##### GIVEN TEXT

There are no chapters in the book with these titles.  But in most cases it was the names that disappeared rather than the topics, and we were still chopping and changing chapter titles as deadlines loomed.

It might seem odd, but the sample chapters we sent to publishers were these:

Nature – an issue

Eating meat  – a concept                     and

The circular economy – a strategy

And at this point we didn’t have a title.

We had a frustrating time with publishers which we’ll talk about later if you like.  Eventually, a contract emerged with Greenleaf – which was a small specialist publisher in Yorkshire.  And it was Greenleaf who came up with the idea of the title.

Our schedule was to write (and re-write) a chapter a week.  The positive word for this is “exhilarating”.  So we set about writing, and we wanted all the chapters to have both an environmental and a socio-economic focus because they are all about sustainability.  Although we never expected anyone to read the book from cover to cover, we wanted to mix things up, so that chapters with more of an environmental focus alternate, more or less, with ones that have more of a socio-economic theme.  And you will see this in the list of chapter titles on the hand out.  For example, the opening chapters in the Issues section are:

  1. Global warming and climate change
  2. Inequality
  3. Species loss
  4. Human population

We didn’t, of course, write the chapters in this order.  Rather, we began with the easy ones.  That is, the ones we were either most interested in, or thought that we knew most about – or both.  Although we had a list of chapters, we found that writing created not just new ideas for chapters but the need for new chapters.  Sometimes this was because you really did need 2000 words and not 1000.  For example, there are two chapters on population:

CH 4    is about Human population as an issue.  It deals with the numbers, and with inequalities across the planet.                      and

CH 41  is about strategies for feeding 10 billion people.  It starts in the 1820s with Thomas Malthus and, because he’s never really gone away, it ends with him as well – as we suggest that his ghost is waiting in the wings to say, “I told you so!”

Sometimes writing was even more complicated and chapters had to co-evolve.  For example, Chapters 3 on Species loss, 13 on Elephants, rhinos and donkeys, 26 on Charismatic megafauna, 49 on Protected areas, and 52 on Rewilding had to be written with an awareness of what the others were saying.  And sometimes new chapters forced themselves upon us.  Writing about Nature also meant writing about Gaia.  And writing separately about nature and the environment meant we had to write and re-write each of those chapters in line with what the other was trying to say.  Not for the first time we owe Stephen Gough’s ideas a debt of gratitude.  Writing about natural resources and living within limits meant we had to write about the Club of Rome and Limits to Growth, about the circular economy steady state economics, and about Kate Raworth’s doughnut model.

Sometimes writing took an unexpected turn.  For example, we didn’t set out to write about ecological handprints, but writing about ecological footprints simply forced us to.  The chapter on energy policy, oddly perhaps, is mostly about Germany and the repercussions of Mrs Merkel’s uncharacteristically bold decision to phase out nuclear power.  And we wrote separately about development as an idea and sustainable development as a strategy.

The chapter on sustainable development is really about needs and wants.  It begins with Our Common Future and focuses on the most quoted (and most problematic) bit of the report about meeting the needs of both present and future generations.  This emphasis leads to Amartya Sen and then to Karl Marx and Louis Blanc.  And, as we trace ideas back, it leads to an obscure French 18th century utopian and then to the Acts of the Apostles.  And then in order to discuss wants, the focus shifts to advertising, the Indian and Chinese middle class and the circular economy.  All this in 2 pages – something of a triumph, I allowed myself to think at the time.

##########

-- PROBLEMS TO SOLVE --
**1)** Answer from the text on writing the book:
(a) Which publisher eventually offered a contract, and where was it based?
(b) What was the writing schedule?
(c) Which chapter number covers strategies for feeding 10 billion people?
**2)** Rewrite the stretch from "There are no" through "of the title." in the text on writing the book, changing "Greenleaf" to "Greenfield".
The listing plays no part in any of this.

##### DATASET EXTRACT

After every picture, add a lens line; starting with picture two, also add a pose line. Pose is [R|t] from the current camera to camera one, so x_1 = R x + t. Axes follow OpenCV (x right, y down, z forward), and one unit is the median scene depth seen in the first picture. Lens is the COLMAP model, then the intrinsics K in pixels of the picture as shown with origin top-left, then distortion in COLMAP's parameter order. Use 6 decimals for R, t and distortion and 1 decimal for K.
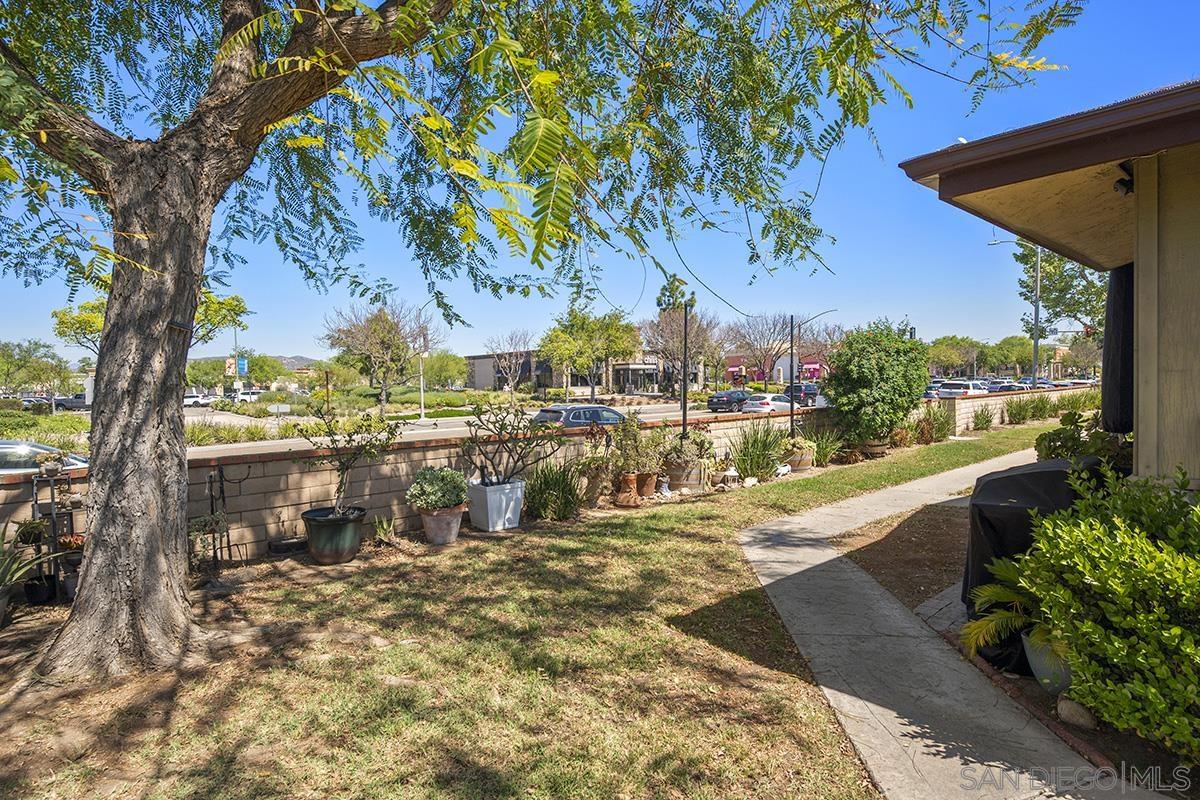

##########

-- RESPONSES IN ORDER --
**1)**
(a) Greenleaf, a small specialist publisher in Yorkshire.
(b) To write (and re-write) a chapter a week.
(c) Chapter 41.

**2)**
There are no chapters in the book with these titles.  But in most cases it was the names that disappeared rather than the topics, and we were still chopping and changing chapter titles as deadlines loomed.

It might seem odd, but the sample chapters we sent to publishers were these:

Nature – an issue

Eating meat  – a concept                     and

The circular economy – a strategy

And at this point we didn’t have a title.

We had a frustrating time with publishers which we’ll talk about later if you like.  Eventually, a contract emerged with Greenfield – which was a small specialist publisher in Yorkshire.  And it was Greenfield who came up with the idea of the title.